The proposed federal paid leave benefits would be in addition to any other paid leave an employer offers. The paid leave could be earned at the rate of one hour for every 25 hours worked, with the earning of paid time off starting on the 60th calendar day after the first day of employment. Employers would be permitted to require employees to provide notice of an intent to take time off so long as that notice requirement does not exceed two weeks.

In the Senate, companion legislation titled “Guaranteed Paid Vacation Act” was introduced by Sen. Bernie Sanders (I-VT).

Legislation now pending in both the House and Senate would shorten the current 40-hour work week to 32 hours. The rule would be phased in over three years. Sen. Bernie Sanders (I-VT) introduced the Thirty-Two Hour Work Week Act on March 14. A similar bill, HR 1332, was introduced in the House last year by Rep. Mark Takana (D-CA).

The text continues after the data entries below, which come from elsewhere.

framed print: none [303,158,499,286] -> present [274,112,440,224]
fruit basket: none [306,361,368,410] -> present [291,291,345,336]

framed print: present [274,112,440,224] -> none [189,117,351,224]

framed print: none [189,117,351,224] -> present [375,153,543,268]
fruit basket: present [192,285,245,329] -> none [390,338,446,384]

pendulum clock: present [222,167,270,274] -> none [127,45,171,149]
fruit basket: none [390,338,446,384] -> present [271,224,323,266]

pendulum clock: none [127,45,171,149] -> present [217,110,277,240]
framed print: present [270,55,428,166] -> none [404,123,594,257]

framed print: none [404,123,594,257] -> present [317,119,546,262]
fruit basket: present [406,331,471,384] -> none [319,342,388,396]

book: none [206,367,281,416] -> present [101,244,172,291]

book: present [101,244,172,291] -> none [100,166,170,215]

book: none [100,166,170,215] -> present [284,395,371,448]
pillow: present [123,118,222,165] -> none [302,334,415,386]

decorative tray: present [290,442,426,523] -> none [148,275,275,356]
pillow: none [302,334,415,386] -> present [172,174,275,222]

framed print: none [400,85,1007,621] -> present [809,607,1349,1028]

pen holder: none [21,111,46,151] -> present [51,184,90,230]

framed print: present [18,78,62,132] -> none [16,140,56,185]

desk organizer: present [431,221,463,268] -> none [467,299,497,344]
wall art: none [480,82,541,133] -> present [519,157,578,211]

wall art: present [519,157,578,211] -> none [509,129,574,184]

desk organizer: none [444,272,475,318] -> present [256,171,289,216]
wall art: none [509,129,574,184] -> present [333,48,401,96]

The Thirty-Two Hour Workweek Act would amend the Fair Labor Standards Act to shorten the full-time work week to four days without a decrease in pay over the level paid for a 40-hour five-day work week. That means that overtime pay would be required for hours worked beyond the 32 hours standard in the bill.

Prospects: There is almost no chance that either of these bills will pass either the House or the Senate this year. But the paid leave bill could come into play next year, depending on the outcome of the November elections. President Biden is calling for a federal paid leave program, and the idea is popular among Congressional Democrats. The shorter workweek bill has no real chance, at this point, for the foreseeable future.